--- start of RECORDS ---
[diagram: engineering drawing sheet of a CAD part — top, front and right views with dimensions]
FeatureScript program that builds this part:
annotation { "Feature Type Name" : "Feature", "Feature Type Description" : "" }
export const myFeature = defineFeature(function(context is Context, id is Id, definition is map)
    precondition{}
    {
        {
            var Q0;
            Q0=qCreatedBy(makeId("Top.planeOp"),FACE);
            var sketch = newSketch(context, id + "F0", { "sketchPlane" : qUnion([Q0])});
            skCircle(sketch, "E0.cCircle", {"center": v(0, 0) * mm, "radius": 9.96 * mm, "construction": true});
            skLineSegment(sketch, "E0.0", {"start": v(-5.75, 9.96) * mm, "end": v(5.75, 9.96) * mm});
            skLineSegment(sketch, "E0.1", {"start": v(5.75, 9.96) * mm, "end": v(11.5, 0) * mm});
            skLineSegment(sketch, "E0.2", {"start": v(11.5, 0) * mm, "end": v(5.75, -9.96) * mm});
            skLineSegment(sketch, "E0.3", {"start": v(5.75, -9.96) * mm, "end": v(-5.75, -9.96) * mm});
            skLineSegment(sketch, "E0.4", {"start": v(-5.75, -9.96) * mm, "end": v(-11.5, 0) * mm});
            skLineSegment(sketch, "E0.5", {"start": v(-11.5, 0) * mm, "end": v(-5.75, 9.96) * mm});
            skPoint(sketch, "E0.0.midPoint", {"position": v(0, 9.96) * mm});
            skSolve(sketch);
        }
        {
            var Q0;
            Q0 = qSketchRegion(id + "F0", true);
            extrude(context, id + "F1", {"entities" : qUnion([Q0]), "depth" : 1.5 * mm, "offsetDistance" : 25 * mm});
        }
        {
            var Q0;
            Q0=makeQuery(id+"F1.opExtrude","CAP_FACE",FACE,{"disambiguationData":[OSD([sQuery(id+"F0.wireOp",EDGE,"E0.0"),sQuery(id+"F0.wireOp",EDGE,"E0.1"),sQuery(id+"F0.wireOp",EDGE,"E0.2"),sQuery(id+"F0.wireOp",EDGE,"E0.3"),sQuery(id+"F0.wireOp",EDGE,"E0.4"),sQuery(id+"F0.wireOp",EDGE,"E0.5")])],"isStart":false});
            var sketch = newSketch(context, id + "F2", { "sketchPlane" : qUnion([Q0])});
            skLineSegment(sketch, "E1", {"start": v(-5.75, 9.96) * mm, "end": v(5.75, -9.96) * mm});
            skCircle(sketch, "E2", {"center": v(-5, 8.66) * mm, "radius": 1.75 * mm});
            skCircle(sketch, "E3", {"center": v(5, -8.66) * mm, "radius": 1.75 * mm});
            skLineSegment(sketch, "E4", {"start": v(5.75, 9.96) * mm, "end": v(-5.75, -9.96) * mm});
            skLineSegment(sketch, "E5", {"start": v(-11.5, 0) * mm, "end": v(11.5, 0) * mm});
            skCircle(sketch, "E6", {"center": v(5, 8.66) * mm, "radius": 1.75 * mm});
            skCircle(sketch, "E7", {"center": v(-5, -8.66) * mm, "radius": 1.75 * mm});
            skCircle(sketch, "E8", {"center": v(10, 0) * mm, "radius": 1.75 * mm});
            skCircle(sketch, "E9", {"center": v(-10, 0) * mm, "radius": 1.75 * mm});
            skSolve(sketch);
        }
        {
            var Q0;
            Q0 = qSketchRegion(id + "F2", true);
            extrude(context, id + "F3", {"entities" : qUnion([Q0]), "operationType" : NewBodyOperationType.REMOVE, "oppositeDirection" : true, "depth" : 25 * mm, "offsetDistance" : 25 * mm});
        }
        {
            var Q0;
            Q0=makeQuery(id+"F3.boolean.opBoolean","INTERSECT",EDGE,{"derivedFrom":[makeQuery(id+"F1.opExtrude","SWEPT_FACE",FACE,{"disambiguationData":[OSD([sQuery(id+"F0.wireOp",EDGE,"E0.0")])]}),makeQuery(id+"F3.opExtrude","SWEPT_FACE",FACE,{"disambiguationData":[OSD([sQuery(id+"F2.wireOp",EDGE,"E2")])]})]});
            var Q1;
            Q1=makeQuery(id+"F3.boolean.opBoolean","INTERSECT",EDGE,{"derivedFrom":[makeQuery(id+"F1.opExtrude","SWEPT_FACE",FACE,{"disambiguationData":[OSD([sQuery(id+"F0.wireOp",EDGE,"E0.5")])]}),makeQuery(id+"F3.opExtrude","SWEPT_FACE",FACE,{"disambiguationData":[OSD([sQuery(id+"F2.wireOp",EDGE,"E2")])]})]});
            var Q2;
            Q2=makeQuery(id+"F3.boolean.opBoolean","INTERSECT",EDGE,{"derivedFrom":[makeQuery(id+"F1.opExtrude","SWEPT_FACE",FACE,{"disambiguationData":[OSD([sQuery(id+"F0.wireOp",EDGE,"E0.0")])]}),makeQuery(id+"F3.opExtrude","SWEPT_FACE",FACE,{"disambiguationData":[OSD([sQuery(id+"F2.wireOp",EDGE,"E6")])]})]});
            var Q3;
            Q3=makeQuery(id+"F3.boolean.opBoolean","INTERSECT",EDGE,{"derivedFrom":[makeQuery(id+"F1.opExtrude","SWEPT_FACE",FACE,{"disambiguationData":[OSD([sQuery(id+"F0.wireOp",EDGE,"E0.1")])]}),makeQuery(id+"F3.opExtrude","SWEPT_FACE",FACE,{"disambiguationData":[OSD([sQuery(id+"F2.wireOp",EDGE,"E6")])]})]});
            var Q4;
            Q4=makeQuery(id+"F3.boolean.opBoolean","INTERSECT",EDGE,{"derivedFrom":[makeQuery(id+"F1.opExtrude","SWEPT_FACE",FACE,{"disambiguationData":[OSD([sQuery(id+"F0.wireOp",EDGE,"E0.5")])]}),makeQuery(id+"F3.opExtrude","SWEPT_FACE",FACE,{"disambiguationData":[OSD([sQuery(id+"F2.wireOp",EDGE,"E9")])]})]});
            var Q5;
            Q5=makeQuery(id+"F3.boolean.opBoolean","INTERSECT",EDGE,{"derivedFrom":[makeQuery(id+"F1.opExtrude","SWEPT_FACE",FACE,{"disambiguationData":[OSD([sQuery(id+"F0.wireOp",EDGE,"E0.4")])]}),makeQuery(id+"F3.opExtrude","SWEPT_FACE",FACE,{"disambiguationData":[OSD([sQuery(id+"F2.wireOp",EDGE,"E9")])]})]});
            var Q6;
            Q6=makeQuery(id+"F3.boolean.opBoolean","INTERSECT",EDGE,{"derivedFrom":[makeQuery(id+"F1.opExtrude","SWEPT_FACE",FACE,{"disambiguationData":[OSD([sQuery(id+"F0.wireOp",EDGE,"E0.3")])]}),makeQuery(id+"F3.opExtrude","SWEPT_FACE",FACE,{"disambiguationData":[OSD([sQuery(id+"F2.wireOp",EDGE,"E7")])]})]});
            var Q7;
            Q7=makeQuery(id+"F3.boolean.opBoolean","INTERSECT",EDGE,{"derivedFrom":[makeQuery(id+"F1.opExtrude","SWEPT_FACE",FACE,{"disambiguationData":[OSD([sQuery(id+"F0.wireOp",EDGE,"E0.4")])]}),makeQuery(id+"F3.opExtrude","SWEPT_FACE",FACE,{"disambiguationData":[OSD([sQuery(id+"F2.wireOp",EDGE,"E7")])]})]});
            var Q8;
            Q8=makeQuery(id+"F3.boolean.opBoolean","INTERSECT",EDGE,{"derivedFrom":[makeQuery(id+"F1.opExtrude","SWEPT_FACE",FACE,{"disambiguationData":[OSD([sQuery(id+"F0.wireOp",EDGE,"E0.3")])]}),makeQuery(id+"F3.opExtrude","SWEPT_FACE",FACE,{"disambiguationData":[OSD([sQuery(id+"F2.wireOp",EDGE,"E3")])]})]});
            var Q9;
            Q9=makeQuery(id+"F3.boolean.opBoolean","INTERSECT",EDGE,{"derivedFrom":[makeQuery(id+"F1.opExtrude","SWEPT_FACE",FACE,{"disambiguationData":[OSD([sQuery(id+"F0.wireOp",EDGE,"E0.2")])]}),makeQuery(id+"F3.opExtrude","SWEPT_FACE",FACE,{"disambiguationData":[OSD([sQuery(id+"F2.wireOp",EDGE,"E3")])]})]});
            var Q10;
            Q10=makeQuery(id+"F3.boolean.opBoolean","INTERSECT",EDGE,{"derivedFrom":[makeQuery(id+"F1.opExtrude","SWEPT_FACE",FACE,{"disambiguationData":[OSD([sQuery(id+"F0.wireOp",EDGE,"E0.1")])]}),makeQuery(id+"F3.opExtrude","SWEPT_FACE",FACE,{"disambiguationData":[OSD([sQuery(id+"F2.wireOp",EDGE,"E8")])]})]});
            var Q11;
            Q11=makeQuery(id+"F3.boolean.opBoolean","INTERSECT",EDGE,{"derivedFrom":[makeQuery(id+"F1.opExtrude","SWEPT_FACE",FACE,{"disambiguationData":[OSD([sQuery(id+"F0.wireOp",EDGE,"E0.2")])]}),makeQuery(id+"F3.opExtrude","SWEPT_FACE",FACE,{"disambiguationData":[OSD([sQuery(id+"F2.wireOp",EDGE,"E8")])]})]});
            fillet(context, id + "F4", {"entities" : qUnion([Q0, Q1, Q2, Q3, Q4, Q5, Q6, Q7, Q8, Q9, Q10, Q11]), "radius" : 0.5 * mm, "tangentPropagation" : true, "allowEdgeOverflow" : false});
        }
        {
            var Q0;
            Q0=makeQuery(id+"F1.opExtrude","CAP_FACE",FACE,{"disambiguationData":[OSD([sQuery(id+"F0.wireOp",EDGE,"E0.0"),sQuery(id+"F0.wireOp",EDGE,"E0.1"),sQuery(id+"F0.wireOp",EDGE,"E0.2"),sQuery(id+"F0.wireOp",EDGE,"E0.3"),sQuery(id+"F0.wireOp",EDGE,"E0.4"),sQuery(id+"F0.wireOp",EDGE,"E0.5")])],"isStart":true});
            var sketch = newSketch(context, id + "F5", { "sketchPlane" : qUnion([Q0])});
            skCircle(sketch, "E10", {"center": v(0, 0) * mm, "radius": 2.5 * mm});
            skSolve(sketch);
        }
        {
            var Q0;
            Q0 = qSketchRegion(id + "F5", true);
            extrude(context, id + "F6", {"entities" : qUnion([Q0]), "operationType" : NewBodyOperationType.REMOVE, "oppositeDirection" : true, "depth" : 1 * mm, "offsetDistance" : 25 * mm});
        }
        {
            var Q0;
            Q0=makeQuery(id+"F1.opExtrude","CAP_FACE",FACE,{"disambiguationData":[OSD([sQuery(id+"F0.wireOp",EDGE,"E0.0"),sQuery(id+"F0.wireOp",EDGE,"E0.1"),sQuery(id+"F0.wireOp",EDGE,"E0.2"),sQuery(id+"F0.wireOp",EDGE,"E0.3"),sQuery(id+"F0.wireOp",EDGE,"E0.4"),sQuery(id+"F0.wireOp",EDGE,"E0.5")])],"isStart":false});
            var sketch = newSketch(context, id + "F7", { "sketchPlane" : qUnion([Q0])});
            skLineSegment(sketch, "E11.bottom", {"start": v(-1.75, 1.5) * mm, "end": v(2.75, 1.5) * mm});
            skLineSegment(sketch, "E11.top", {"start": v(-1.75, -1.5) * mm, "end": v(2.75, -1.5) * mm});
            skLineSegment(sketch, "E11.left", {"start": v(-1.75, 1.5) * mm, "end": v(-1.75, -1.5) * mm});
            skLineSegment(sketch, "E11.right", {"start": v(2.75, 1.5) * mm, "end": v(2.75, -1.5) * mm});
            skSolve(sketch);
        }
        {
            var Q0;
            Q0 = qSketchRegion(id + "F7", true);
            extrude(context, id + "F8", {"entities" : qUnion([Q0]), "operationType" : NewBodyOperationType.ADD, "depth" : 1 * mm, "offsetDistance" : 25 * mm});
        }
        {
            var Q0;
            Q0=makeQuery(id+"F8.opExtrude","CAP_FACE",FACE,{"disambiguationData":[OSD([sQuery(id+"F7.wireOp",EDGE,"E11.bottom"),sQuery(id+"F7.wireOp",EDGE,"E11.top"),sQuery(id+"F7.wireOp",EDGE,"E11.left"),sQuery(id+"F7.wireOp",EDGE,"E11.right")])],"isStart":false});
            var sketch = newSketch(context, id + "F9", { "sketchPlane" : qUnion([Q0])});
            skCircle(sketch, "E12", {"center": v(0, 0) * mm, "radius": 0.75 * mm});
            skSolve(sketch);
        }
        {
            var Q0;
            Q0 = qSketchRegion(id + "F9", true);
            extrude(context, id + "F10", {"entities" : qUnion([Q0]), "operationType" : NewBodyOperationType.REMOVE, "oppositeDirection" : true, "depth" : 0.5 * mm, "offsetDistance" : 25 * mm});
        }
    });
--- end of RECORDS ---
■ SET PROBLEM: List every line in the rows that contains the string "part".

■ OUTPUT OF THE EXERCISE:
[diagram: engineering drawing sheet of a CAD part — top, front and right views with dimensions]
FeatureScript program that builds this part:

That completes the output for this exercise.